(Beginning of Data for this exercise)

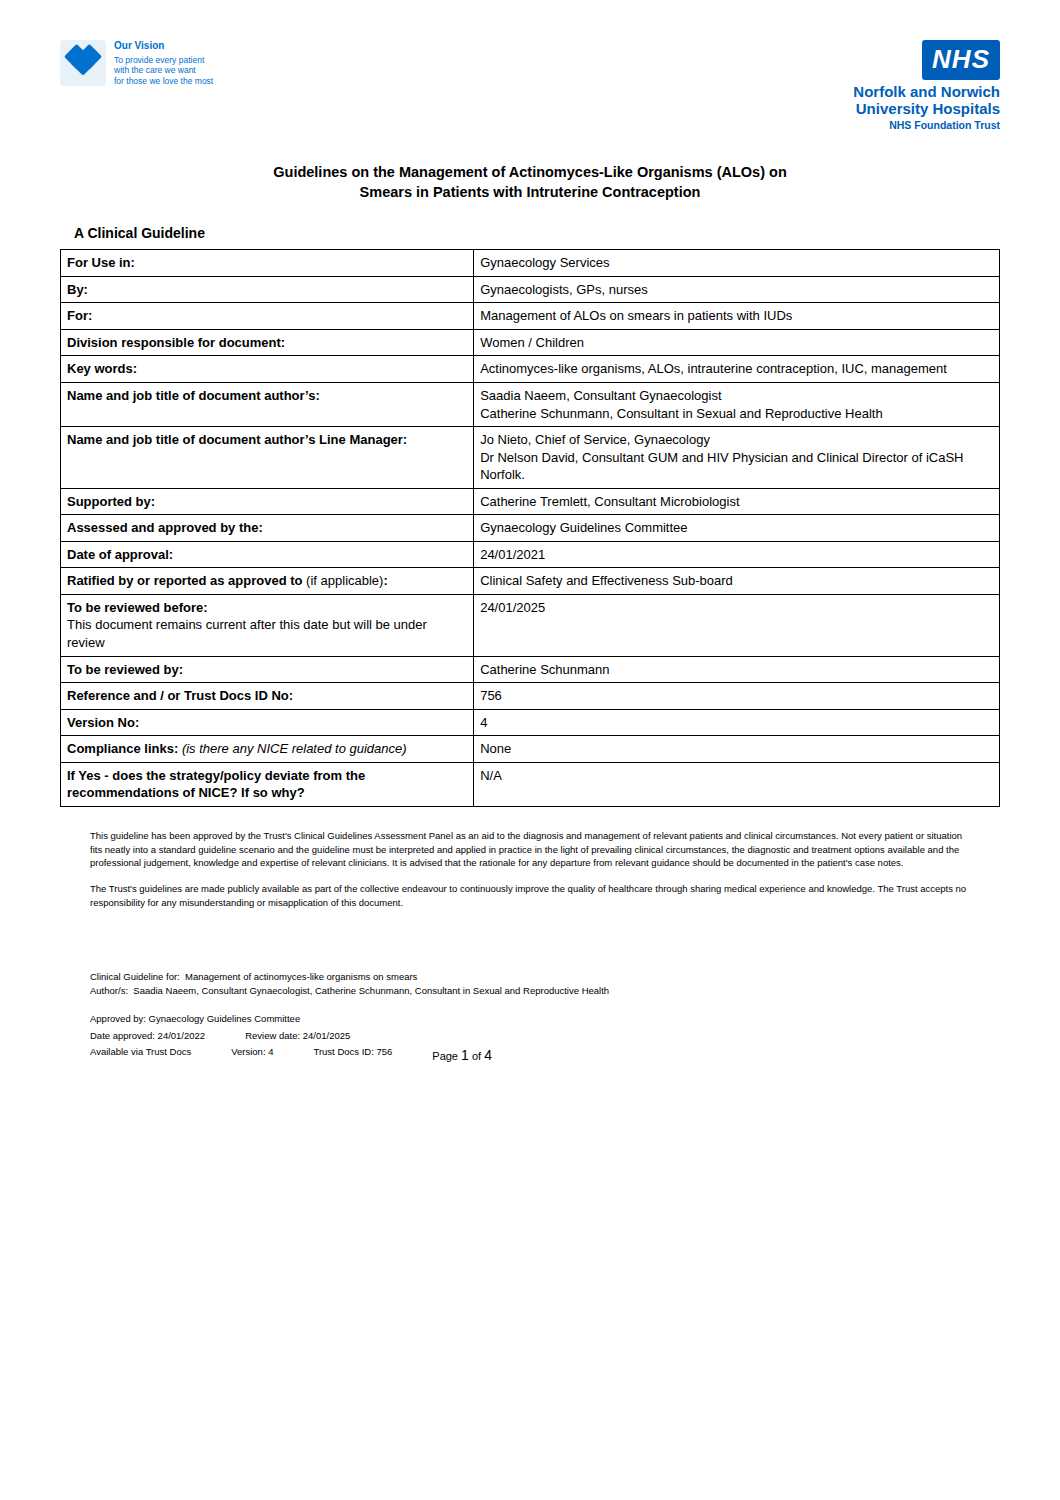Our Vision To provide every patient
with the care we want
for those we love the most
NHS
Norfolk and Norwich
University Hospitals
NHS Foundation Trust
Guidelines on the Management of Actinomyces-Like Organisms (ALOs) on
Smears in Patients with Intruterine Contraception
A Clinical Guideline
| For Use in: | Gynaecology Services |
| By: | Gynaecologists, GPs, nurses |
| For: | Management of ALOs on smears in patients with IUDs |
| Division responsible for document: | Women / Children |
| Key words: | Actinomyces-like organisms, ALOs, intrauterine contraception, IUC, management |
| Name and job title of document author’s: | Saadia Naeem, Consultant Gynaecologist Catherine Schunmann, Consultant in Sexual and Reproductive Health |
| Name and job title of document author’s Line Manager: | Jo Nieto, Chief of Service, Gynaecology Dr Nelson David, Consultant GUM and HIV Physician and Clinical Director of iCaSH Norfolk. |
| Supported by: | Catherine Tremlett, Consultant Microbiologist |
| Assessed and approved by the: | Gynaecology Guidelines Committee |
| Date of approval: | 24/01/2021 |
| Ratified by or reported as approved to (if applicable) : | Clinical Safety and Effectiveness Sub-board |
| To be reviewed before: This document remains current after this date but will be under review | 24/01/2025 |
| To be reviewed by: | Catherine Schunmann |
| Reference and / or Trust Docs ID No: | 756 |
| Version No: | 4 |
| Compliance links: (is there any NICE related to guidance) | None |
| If Yes - does the strategy/policy deviate from the recommendations of NICE? If so why? | N/A |
This guideline has been approved by the Trust's Clinical Guidelines Assessment Panel as an aid to the diagnosis and management of relevant patients and clinical circumstances. Not every patient or situation fits neatly into a standard guideline scenario and the guideline must be interpreted and applied in practice in the light of prevailing clinical circumstances, the diagnostic and treatment options available and the professional judgement, knowledge and expertise of relevant clinicians. It is advised that the rationale for any departure from relevant guidance should be documented in the patient's case notes.
The Trust's guidelines are made publicly available as part of the collective endeavour to continuously improve the quality of healthcare through sharing medical experience and knowledge. The Trust accepts no responsibility for any misunderstanding or misapplication of this document.
Clinical Guideline for: Management of actinomyces-like organisms on smears Author/s: Saadia Naeem, Consultant Gynaecologist, Catherine Schunmann, Consultant in Sexual and Reproductive Health
Approved by: Gynaecology Guidelines Committee
Date approved: 24/01/2022 Review date: 24/01/2025
Available via Trust Docs Version: 4 Trust Docs ID: 756 Page 1 of 4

(End of Data for this exercise)

--- Instructions to follow ---
Lines from the start of the material through the line containing "guidance) | None |" are to be restated word for word; no picture may be included.

--- Reply ---
Our Vision To provide every patient
with the care we want
for those we love the most
NHS
Norfolk and Norwich
University Hospitals
NHS Foundation Trust
Guidelines on the Management of Actinomyces-Like Organisms (ALOs) on
Smears in Patients with Intruterine Contraception
A Clinical Guideline
| For Use in: | Gynaecology Services |
| By: | Gynaecologists, GPs, nurses |
| For: | Management of ALOs on smears in patients with IUDs |
| Division responsible for document: | Women / Children |
| Key words: | Actinomyces-like organisms, ALOs, intrauterine contraception, IUC, management |
| Name and job title of document author’s: | Saadia Naeem, Consultant Gynaecologist Catherine Schunmann, Consultant in Sexual and Reproductive Health |
| Name and job title of document author’s Line Manager: | Jo Nieto, Chief of Service, Gynaecology Dr Nelson David, Consultant GUM and HIV Physician and Clinical Director of iCaSH Norfolk. |
| Supported by: | Catherine Tremlett, Consultant Microbiologist |
| Assessed and approved by the: | Gynaecology Guidelines Committee |
| Date of approval: | 24/01/2021 |
| Ratified by or reported as approved to (if applicable) : | Clinical Safety and Effectiveness Sub-board |
| To be reviewed before: This document remains current after this date but will be under review | 24/01/2025 |
| To be reviewed by: | Catherine Schunmann |
| Reference and / or Trust Docs ID No: | 756 |
| Version No: | 4 |
| Compliance links: (is there any NICE related to guidance) | None |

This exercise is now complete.